### Your instructions
Look through the data below. Show each line where the string "nose" occurs.

Stored items from a collection:
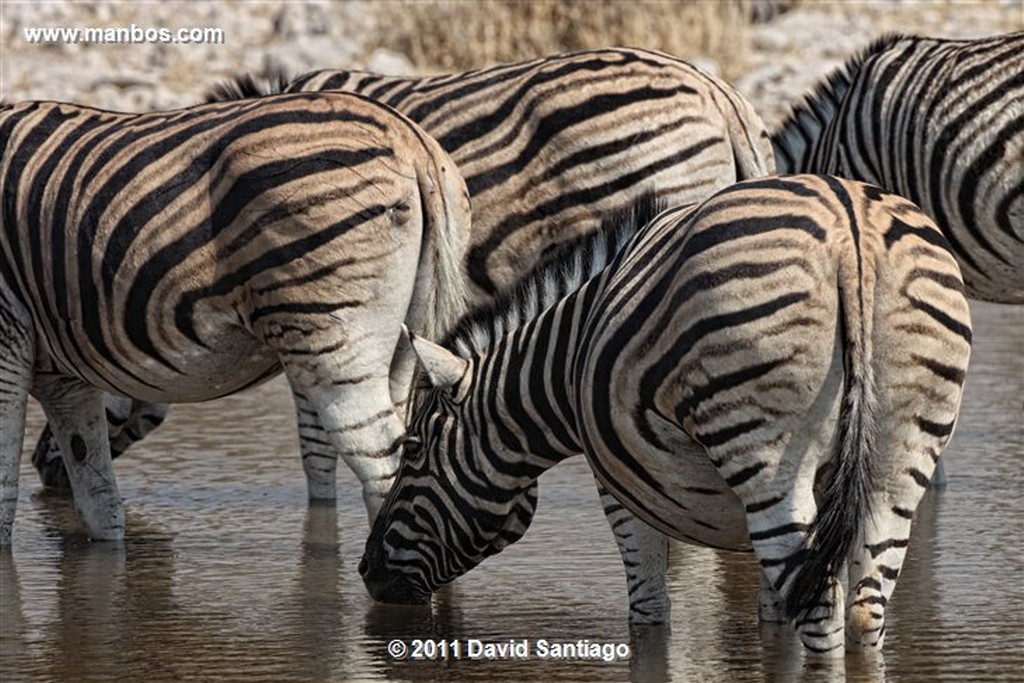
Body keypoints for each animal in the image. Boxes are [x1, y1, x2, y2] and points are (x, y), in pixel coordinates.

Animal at [0, 93, 471, 544]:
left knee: (380, 461)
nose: (44, 469)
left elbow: (5, 494)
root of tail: (409, 139)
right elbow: (100, 503)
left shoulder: (7, 340)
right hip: (404, 346)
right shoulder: (63, 379)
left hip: (333, 344)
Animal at [360, 174, 974, 655]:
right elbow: (774, 618)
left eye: (412, 450)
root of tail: (851, 232)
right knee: (865, 610)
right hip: (899, 460)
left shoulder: (622, 489)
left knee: (823, 614)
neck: (564, 358)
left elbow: (649, 610)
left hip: (765, 457)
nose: (366, 571)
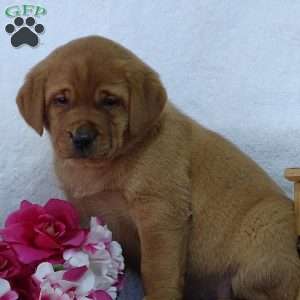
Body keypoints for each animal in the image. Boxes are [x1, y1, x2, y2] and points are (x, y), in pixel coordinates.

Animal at [16, 35, 300, 300]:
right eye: (61, 100)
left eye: (110, 101)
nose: (82, 138)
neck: (101, 167)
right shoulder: (85, 211)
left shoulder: (160, 213)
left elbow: (157, 268)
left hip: (263, 238)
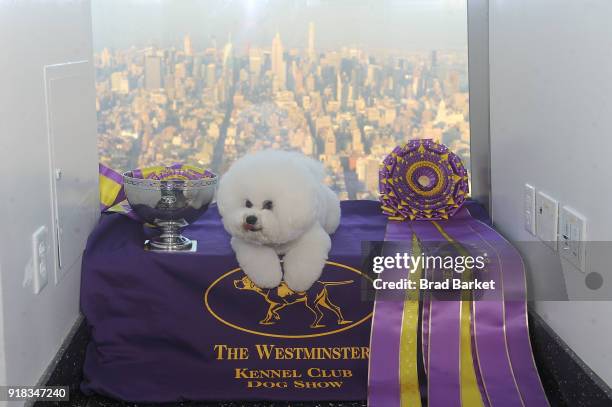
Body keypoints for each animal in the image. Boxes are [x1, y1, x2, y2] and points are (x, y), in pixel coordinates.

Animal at [216, 151, 342, 294]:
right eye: (247, 203)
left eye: (268, 204)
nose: (250, 219)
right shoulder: (248, 243)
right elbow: (259, 260)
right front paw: (269, 279)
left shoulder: (312, 239)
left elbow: (303, 260)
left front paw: (297, 281)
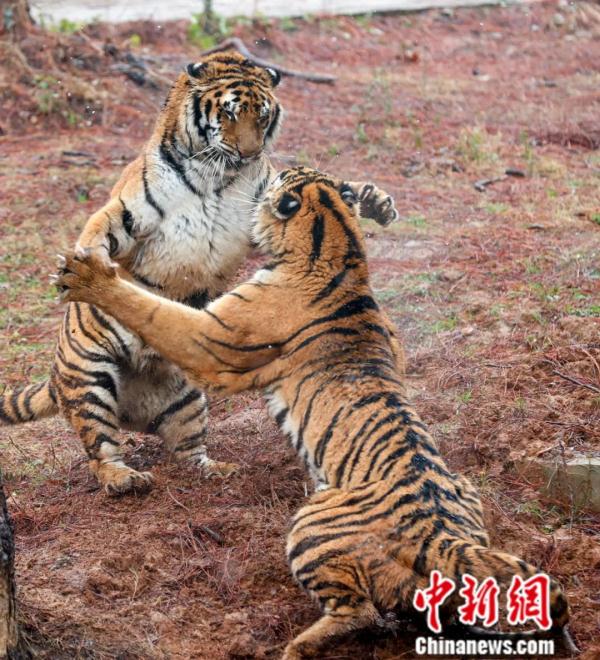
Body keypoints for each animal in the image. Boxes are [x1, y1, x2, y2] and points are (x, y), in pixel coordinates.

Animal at [55, 166, 571, 658]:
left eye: (283, 178)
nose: (268, 176)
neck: (343, 249)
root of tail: (443, 536)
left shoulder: (213, 338)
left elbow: (154, 311)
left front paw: (89, 278)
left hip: (312, 522)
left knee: (360, 611)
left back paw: (297, 647)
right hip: (465, 499)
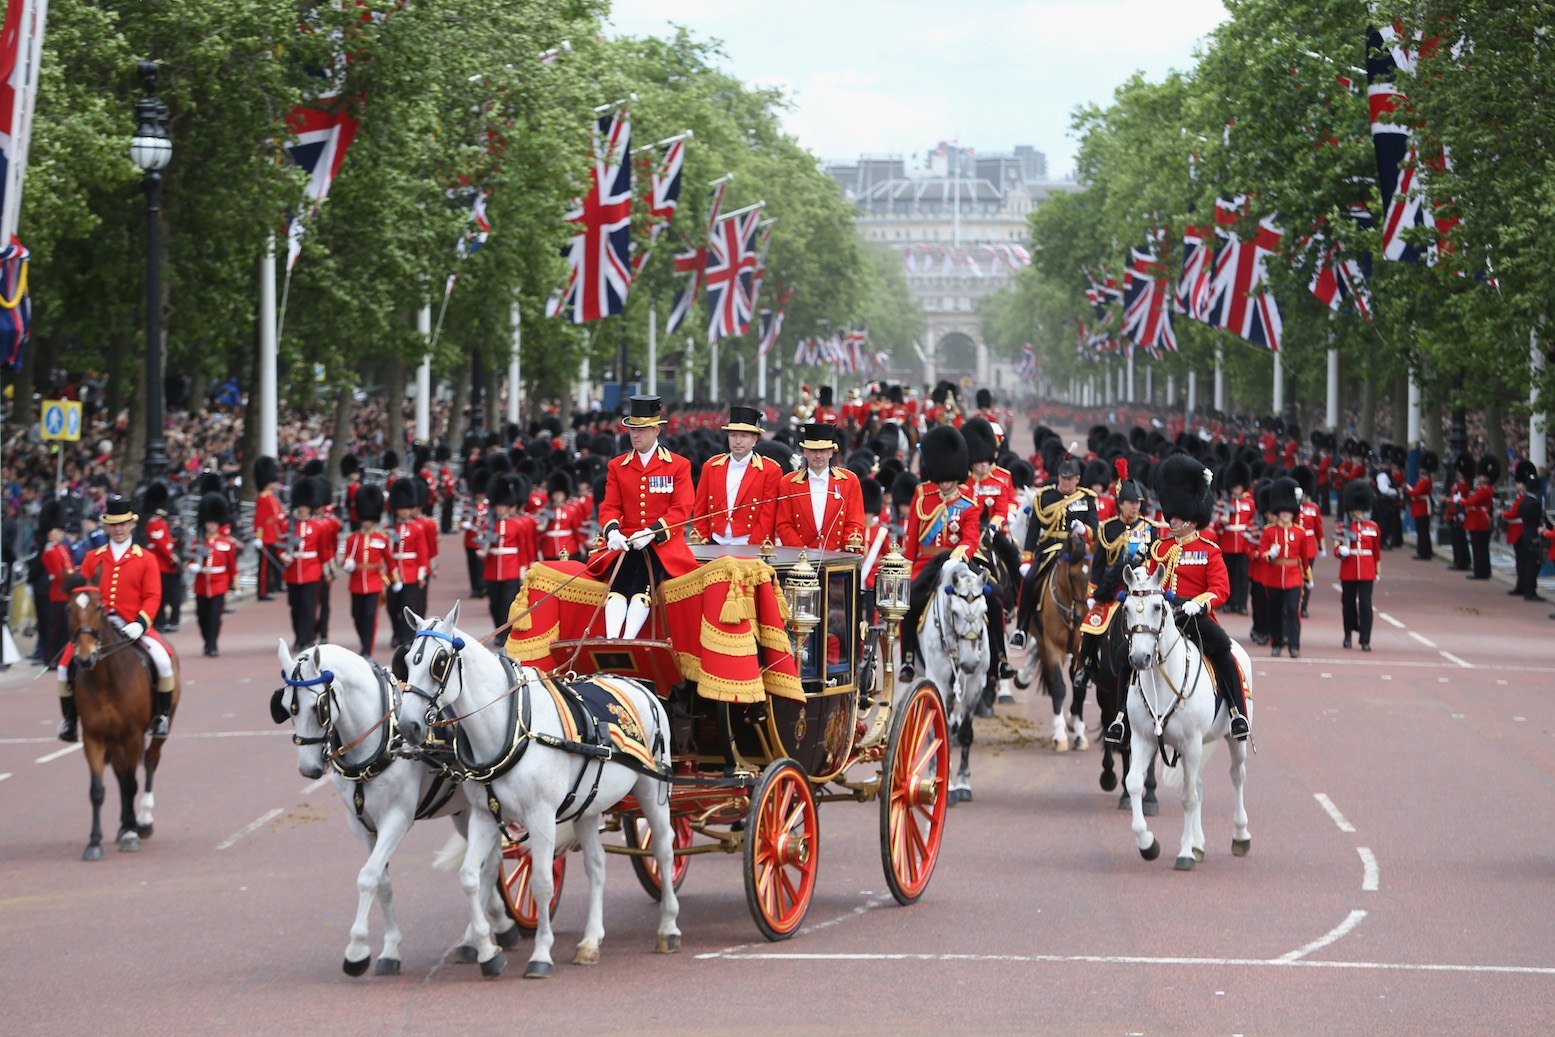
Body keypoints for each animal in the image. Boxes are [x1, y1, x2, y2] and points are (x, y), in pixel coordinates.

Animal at [64, 584, 180, 858]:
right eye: (68, 608)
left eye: (99, 607)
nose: (85, 657)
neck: (105, 678)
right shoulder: (94, 738)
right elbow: (98, 790)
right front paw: (95, 842)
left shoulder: (132, 735)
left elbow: (131, 784)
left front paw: (131, 832)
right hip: (114, 742)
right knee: (119, 773)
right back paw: (124, 824)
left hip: (157, 730)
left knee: (149, 762)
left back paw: (143, 821)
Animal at [273, 643, 522, 976]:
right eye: (287, 707)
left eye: (318, 707)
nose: (308, 769)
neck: (384, 741)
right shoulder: (361, 825)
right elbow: (382, 883)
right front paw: (389, 950)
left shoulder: (397, 820)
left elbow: (367, 878)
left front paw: (356, 951)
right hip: (466, 813)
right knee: (489, 863)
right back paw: (495, 929)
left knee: (490, 865)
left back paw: (479, 936)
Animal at [398, 603, 677, 976]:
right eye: (408, 660)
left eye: (439, 661)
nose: (408, 726)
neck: (514, 726)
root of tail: (641, 686)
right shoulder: (485, 816)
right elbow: (471, 876)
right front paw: (487, 952)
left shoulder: (541, 816)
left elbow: (542, 882)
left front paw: (541, 954)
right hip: (587, 806)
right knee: (597, 865)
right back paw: (590, 942)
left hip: (651, 791)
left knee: (663, 849)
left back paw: (668, 928)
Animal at [914, 556, 988, 808]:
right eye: (955, 612)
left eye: (985, 610)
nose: (970, 661)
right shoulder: (937, 680)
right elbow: (939, 731)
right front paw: (947, 786)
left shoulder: (975, 683)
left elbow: (965, 732)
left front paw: (963, 782)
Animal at [1119, 569, 1250, 870]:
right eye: (1126, 608)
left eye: (1158, 607)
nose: (1139, 658)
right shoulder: (1144, 739)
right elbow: (1134, 783)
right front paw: (1148, 844)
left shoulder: (1190, 743)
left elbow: (1188, 798)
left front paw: (1185, 853)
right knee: (1199, 783)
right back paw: (1199, 844)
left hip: (1231, 739)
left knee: (1236, 775)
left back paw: (1240, 836)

### Result for this task
nose: (44, 469)
nose: (366, 571)
nose: (82, 138)
nose: (250, 219)
nose: (268, 176)
nose: (85, 657)
nose: (308, 769)
nose: (408, 726)
nose: (970, 661)
nose: (1139, 658)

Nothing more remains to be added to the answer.